> Task item
Please restate exactly what appears in the records below from the first line to the line where "4:45 | 3 | 4 |" is, that line included.

──────

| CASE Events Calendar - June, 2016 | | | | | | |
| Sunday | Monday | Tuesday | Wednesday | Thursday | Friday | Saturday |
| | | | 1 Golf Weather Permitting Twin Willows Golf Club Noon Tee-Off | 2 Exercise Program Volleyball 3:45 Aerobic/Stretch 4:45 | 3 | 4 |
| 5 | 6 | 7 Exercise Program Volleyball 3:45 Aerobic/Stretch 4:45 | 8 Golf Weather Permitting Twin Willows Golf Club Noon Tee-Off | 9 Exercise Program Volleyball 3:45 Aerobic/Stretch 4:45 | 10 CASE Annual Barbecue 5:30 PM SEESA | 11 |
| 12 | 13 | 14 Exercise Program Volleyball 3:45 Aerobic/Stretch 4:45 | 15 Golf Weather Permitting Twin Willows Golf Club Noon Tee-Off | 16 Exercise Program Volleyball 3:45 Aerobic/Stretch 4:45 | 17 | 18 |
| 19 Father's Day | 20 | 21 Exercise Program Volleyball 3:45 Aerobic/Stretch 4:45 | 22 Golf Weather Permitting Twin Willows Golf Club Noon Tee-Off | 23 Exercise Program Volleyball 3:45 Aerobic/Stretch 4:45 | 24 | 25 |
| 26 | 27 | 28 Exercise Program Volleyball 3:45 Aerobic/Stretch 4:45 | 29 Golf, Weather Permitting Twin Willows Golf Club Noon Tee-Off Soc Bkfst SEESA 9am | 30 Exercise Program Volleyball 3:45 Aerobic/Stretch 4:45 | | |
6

──────

> Exercise solution
| CASE Events Calendar - June, 2016 | | | | | | |
| Sunday | Monday | Tuesday | Wednesday | Thursday | Friday | Saturday |
| | | | 1 Golf Weather Permitting Twin Willows Golf Club Noon Tee-Off | 2 Exercise Program Volleyball 3:45 Aerobic/Stretch 4:45 | 3 | 4 |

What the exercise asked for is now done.